🤖 AI Summary
This work addresses the high cost of manual annotation in complex aspect-based sentiment analysis (ABSA) tasks such as aspect sentiment quadruple prediction (ASQP). To mitigate this, the authors propose LA-ABSA, a framework that systematically leverages large language models (LLMs) as annotators, guided by only a few human-provided examples through in-context learning to generate high-quality labeled data for fine-tuning lightweight downstream models. This approach substantially reduces reliance on both extensive human annotation and expensive LLM inference.
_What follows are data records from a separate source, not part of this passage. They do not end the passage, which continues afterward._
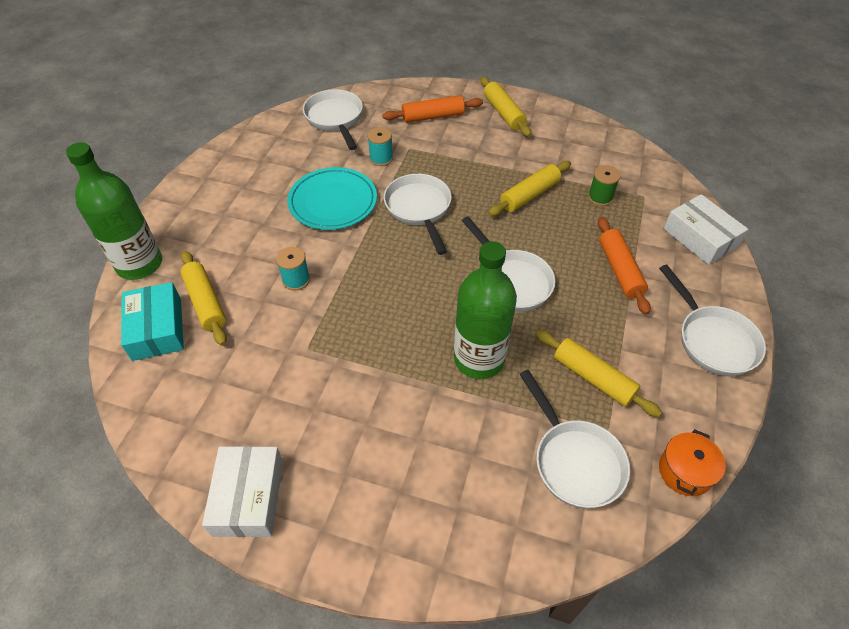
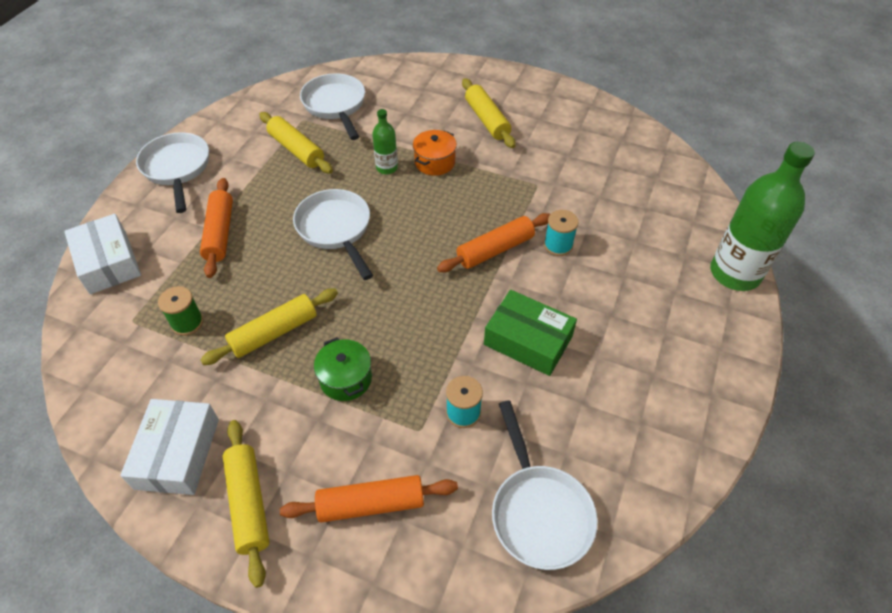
camera: 175 degrees left, 0 degrees up
(157, 329) = (682, 208): turquoise box -> none
(206, 302) = (645, 229): yellow rolling pin -> yellow rolling pin (487, 120)
(248, 497) = (565, 102): white box -> white box (177, 453)
(333, 202) = (528, 340): turquoise plate -> green box
(356, 271) = (495, 250): none -> orange rolling pin
(419, 209) = (418, 321): white pan -> none
(465, 171) = (346, 379): none -> green pot
(479, 359) = (387, 168): green bottle -> green bottle, size x0.49
(685, 471) = (262, 97): orange pot -> orange pot (435, 162)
Evaluated on five benchmark datasets—including SemEval Rest16—the method achieves strong performance, attaining an F1 score of 49.85 on ASQP, which closely approaches the in-context learning performance of Gemma-3-27B (51.10) while significantly lowering computational overhead.
📝 Abstract
Training models for Aspect-Based Sentiment Analysis (ABSA) tasks requires manually annotated data, which is expensive and time-consuming to obtain. This paper introduces LA-ABSA, a novel approach that leverages Large Language Model (LLM)-generated annotations to fine-tune lightweight models for complex ABSA tasks. We evaluate our approach on five datasets for Target Aspect Sentiment Detection (TASD) and Aspect Sentiment Quad Prediction (ASQP). Our approach outperformed previously reported augmentation strategies and achieved competitive performance with LLM-prompting in low-resource scenarios, while providing substantial energy efficiency benefits. For example, using 50 annotated examples for in-context learning (ICL) to guide the annotation of unlabeled data, LA-ABSA achieved an F1 score of 49.85 for ASQP on the SemEval Rest16 dataset, closely matching the performance of ICL prompting with Gemma-3-27B (51.10), while requiring significantly lower computational resources.